The biology, population genetics, functional consequences, and disease relevance of genomic copy number variation

Principal Investigator: Dr Michael Talkowski
Approved Research ID: 50765
Approval date: July 17th 2020

Lay summary

Occasionally, a section of DNA in a human genome will mistakenly be deleted or duplicated itself, leading to different numbers of copies of segments of DNA between individuals. This is a phenomenon known as copy-number variation (CNV). Previous studies have shown that CNVs are an important factor in human evolution and adaptation. For instance, certain regions of the genome that distinguish humans from chimps and other primates have accumulated numerous extra duplicated copies. CNVs have also been confidently shown to influence numerous severe diseases, especially cancers and pediatric neurological conditions like autism and intellectual disability. However, previous studies have been too small to produce robust estimates of which genes and regions of the genome are tolerant of CNVs, and which will cause disease. As a consequence, it is currently challenging to interpret CNVs found in an individual patient's genome during routine clinical testing. Therefore, the genetic data collected as part of the UK Biobank represents one of several large-scale initiatives that provide a unique opportunity to develop catalogues of the CNV-tolerant regions of the genome; these catalogues will aid in the clinical diagnostic interpretation of CNVs, and will facilitate future studies of genome biology, resulting in an improved knowledge of which segments of DNA are particularly sensitive to being deleted or duplicated.

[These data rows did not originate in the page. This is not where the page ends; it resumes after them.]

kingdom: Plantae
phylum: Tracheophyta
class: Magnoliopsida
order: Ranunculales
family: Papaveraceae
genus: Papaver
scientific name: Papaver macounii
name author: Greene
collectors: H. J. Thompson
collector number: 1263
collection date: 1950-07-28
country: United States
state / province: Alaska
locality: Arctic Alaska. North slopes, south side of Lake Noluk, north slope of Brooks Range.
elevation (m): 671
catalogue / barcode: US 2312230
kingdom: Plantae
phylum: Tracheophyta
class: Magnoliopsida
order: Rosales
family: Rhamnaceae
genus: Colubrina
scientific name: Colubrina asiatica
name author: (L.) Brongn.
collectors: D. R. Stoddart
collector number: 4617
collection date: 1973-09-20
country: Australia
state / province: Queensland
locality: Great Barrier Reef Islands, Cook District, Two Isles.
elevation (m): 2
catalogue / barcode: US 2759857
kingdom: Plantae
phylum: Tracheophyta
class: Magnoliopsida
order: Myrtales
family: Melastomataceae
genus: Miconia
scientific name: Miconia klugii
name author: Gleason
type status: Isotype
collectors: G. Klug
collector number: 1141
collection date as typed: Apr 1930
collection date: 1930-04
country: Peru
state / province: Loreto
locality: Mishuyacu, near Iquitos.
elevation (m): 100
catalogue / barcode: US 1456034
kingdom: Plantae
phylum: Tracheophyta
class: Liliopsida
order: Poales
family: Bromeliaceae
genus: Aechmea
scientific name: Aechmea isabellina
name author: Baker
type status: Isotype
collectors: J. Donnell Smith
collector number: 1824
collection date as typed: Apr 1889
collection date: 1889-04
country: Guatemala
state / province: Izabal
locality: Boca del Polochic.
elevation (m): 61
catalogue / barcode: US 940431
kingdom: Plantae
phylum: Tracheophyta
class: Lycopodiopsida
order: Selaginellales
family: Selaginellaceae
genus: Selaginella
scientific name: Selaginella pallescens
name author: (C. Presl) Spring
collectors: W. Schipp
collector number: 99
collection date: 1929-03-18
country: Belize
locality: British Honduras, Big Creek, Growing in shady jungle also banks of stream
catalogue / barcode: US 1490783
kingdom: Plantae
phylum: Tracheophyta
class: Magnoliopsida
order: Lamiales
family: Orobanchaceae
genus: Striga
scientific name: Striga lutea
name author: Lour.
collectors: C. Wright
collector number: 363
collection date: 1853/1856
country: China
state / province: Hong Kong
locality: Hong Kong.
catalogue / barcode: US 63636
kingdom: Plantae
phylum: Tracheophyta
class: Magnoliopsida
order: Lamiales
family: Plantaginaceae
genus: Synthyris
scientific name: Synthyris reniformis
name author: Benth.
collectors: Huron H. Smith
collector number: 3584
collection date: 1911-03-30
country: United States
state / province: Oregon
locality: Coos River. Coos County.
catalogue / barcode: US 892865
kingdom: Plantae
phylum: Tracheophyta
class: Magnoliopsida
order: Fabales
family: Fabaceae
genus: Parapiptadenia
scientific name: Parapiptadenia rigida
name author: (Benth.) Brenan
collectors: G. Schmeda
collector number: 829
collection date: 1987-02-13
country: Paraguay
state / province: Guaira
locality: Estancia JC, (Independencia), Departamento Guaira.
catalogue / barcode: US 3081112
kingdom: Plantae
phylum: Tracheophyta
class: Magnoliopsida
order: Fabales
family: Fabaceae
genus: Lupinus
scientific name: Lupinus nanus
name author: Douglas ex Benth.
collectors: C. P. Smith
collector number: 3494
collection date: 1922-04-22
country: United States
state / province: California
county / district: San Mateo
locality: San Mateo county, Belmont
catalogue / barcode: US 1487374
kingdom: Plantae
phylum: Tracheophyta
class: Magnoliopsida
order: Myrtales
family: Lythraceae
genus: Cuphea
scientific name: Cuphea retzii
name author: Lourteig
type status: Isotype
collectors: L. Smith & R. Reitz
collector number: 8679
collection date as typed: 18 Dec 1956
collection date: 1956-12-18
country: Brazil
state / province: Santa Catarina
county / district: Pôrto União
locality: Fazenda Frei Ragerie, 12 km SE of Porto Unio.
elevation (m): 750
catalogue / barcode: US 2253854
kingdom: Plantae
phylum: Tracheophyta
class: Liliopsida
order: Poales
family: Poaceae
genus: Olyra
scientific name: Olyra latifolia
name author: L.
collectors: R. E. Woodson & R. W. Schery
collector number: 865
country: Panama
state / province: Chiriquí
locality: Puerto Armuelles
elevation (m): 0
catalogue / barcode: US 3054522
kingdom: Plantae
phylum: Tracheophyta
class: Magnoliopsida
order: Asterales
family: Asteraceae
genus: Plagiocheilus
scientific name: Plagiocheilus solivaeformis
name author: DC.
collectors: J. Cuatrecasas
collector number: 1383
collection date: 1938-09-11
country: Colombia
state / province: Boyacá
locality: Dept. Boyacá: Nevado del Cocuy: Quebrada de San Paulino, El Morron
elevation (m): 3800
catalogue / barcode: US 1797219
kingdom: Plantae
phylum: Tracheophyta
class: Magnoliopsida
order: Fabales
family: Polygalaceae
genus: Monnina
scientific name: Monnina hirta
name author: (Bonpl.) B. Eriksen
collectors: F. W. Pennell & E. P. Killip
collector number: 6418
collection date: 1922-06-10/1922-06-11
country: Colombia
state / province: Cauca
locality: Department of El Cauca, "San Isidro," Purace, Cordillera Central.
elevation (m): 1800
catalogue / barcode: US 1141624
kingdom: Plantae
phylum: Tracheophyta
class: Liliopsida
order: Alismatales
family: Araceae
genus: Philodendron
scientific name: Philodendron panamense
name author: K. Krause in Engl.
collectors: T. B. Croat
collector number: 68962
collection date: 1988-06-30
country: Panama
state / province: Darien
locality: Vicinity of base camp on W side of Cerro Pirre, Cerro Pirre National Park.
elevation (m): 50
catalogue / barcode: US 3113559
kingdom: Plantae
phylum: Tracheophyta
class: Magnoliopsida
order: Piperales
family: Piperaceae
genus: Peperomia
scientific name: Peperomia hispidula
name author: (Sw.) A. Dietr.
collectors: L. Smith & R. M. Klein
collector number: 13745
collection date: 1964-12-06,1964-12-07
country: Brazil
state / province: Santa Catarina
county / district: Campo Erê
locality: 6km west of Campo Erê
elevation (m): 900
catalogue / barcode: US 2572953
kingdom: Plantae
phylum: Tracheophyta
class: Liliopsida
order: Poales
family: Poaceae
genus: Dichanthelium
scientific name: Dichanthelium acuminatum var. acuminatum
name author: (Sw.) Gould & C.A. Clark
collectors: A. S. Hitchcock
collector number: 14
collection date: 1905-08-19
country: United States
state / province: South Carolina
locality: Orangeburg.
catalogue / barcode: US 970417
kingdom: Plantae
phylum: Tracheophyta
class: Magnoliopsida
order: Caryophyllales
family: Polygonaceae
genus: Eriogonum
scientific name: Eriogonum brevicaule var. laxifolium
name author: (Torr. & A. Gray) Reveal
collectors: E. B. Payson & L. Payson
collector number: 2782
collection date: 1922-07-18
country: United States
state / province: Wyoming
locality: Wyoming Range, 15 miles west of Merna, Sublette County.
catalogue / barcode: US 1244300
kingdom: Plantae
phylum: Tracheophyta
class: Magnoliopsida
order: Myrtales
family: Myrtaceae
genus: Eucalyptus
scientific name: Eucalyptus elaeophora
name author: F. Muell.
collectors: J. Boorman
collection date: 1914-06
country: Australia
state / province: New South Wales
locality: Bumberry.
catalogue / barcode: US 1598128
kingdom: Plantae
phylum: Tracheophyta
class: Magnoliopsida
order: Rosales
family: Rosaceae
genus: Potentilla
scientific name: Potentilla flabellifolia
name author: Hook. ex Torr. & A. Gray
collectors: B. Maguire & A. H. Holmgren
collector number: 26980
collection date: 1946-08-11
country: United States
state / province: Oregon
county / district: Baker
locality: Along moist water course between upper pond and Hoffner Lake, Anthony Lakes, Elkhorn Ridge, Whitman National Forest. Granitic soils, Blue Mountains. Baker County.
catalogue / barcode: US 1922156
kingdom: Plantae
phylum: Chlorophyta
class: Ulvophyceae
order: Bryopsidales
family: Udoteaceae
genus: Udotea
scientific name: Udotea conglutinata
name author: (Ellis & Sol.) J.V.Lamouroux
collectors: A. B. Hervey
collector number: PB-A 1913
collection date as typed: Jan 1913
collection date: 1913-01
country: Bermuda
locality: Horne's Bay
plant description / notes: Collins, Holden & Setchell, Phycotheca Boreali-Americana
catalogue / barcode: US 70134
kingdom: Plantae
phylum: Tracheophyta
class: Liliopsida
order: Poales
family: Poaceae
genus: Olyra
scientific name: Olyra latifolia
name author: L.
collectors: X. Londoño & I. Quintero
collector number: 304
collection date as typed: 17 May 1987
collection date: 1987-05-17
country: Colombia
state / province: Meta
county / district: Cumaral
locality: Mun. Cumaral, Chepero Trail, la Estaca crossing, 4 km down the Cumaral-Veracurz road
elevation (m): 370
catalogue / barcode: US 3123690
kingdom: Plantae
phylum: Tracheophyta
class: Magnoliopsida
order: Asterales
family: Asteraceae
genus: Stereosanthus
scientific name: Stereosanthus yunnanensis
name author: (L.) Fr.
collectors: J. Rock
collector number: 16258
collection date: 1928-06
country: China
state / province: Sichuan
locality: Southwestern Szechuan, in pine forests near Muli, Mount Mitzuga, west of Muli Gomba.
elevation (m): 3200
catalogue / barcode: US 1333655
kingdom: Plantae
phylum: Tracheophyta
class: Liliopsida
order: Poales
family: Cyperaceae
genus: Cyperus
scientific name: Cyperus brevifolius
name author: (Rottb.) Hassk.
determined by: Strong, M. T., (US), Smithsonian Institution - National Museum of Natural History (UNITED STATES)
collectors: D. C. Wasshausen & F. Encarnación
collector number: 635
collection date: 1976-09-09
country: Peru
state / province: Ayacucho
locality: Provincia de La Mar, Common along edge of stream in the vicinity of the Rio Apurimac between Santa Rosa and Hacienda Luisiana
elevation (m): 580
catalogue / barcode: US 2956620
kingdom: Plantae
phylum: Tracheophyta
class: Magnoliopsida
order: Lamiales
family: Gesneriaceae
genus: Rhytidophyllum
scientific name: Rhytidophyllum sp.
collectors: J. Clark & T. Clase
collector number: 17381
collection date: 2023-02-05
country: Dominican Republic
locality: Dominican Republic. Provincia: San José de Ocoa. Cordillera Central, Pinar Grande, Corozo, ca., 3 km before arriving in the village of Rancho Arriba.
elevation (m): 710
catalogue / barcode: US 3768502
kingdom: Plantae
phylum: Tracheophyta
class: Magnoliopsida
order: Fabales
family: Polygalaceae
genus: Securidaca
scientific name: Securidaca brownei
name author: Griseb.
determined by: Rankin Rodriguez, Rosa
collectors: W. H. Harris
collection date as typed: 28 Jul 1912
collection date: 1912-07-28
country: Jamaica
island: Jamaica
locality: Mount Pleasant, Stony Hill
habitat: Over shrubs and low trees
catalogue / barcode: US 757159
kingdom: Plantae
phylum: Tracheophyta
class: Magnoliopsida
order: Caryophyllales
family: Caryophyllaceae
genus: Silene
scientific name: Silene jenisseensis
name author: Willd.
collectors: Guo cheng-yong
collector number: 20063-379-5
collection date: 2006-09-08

In this project, we will integrate genetic data from the UK Biobank with existing resources to develop a large CNV atlas across human populations. From this atlas, we will construct reference panels to guide scientists and clinicians when interpreting CNVs. We anticipate that these resources might be widely useful to the medical and research communities. We anticipate a 12-24 month timeline to complete these results, with all results being made openly available to the scientific community.